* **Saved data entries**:
● ● ●

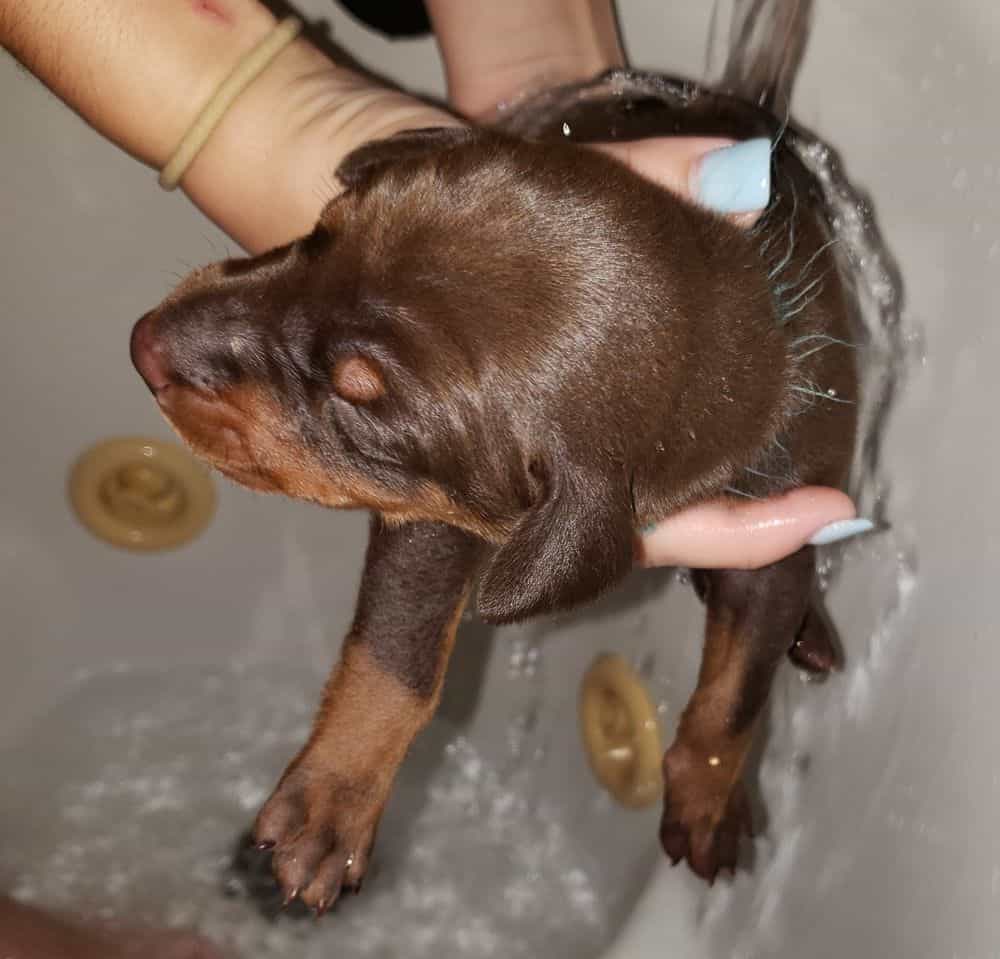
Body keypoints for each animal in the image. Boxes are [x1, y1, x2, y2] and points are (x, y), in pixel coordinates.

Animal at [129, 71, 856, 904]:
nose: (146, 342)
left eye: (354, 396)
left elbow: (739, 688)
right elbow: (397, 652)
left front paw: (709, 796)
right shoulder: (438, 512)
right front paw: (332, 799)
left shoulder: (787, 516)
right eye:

● ● ●

* **What to work on**: The lines above that include "right" should each be listed.

* **Result of this exercise**:
right elbow: (397, 652)
right shoulder: (438, 512)
right front paw: (332, 799)
right eye:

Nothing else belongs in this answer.